Se entenderá mi euforia cuando en Callao me encuentro a una amiga, me paro con ella y no hablamos del coronavirus. ¿Por qué? Nuestros cuerpos ya han abordado el asunto (no nos besamos, no nos damos la mano, ella lleva mascarilla)

Mi primera impresión de Madrid —ocho de la tarde, soleada pero no mucho— es que la están montando. Como levantar un viejo y familiar decorado y empezar a ponerle los mismos extras de siempre. Hay algo especialmente fastidioso y es que a todos nos pasa lo mismo, y por tanto en cualquier encuentro —visual o verbal— está implícito el tema. Para alguien con un poco de pudor, la situación es espantosa. Es un momento de sobreentendidos, de complicidades, de “a ver qué pasa”. Vivimos dentro de un tema de conversación. Por tanto, antes de salir a la calle hay que preparar varios subtemas (familia, pruebas PCR, mascarillas, estado de alarma, alimentación) con frases huecas y reconfortantes. Y esa despedida, “cuídate”. Seis semanas después, y cada vez que escucho a alguien decir “cuídate” sigo pensando en que hay problemas de drogas de por medio. Lo bueno es que ahora no te pueden apretar el hombro o darte una palmadita en la espalda.

Se entenderá mi euforia cuando en Callao me encuentro a una amiga, me paro con ella y no hablamos del coronavirus. ¿Por qué? Nuestros cuerpos ya han abordado el asunto (no nos besamos, no nos damos la mano, ella lleva mascarilla) y nosotros nos hemos preguntado a dónde íbamos de paseo y cuándo volvíamos en verano a Galicia. Hasta que nos damos cuenta de que estamos haciéndonos los interesantes y le pregunto qué tal sus padres “con el tema este”, rezando para que no me conteste, después de decirme que ella llegará a Portonovo en julio, que “precisamente” su madre murió ayer. Mi pequeña Meursault.
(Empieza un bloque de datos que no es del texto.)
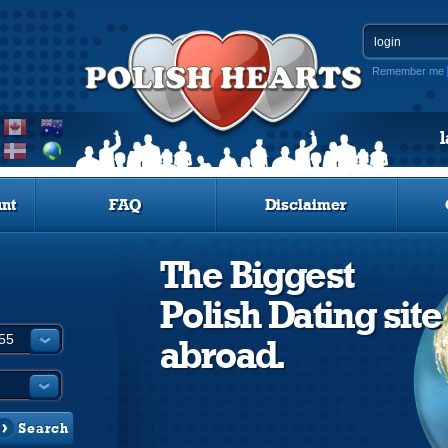
Remember me
nt
FAQ
Disclaimer
The Biggest
Polish Dating site
abroad.
Search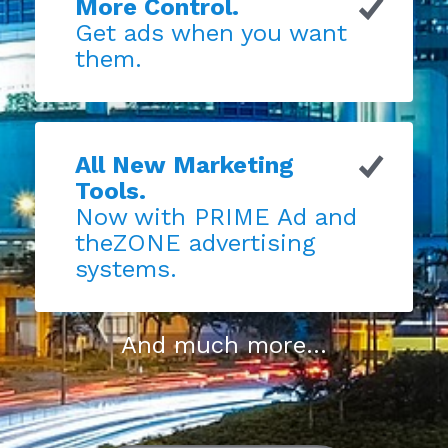
More Control.
Get ads when you want
them.
All New Marketing
Tools.
Now with PRIME Ad and
theZONE advertising
systems.
And much more...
Pienso en eso, y en más cosas, mientras me reconcilio con la ciudad bajando Santo Domingo, callejeando camino a Ópera, llegando a la plaza del Cordón y tomando rumbo errático a la Puerta de Toledo a tomar mis notas. Caigo entonces en un fenómeno fascinante. Cuando la calle se embotella nos apelotonamos sin reservas, desplazándonos después como una nube de insectos de un lado a otro hasta formar un pelotón compacto que busca las mismas zonas verdes y soleadas. Pero si en el mogollón aparece un colega, damos cinco pasos atrás entre risas con la mirada complaciente de los demás (“¡distancia, distancia, se conocen!”) en plan “tú en concreto ni me toques”. Y seguís el nuevo protocolo ejecutándolo perfectamente, de tal forma que, si no te hubieses dado cuenta de que era tu mejor amigo, pudiste haberle comido la boca detrás de un seto, pero ¡ah!, distancia, distancia que te estoy viendo las partículas desde aquí.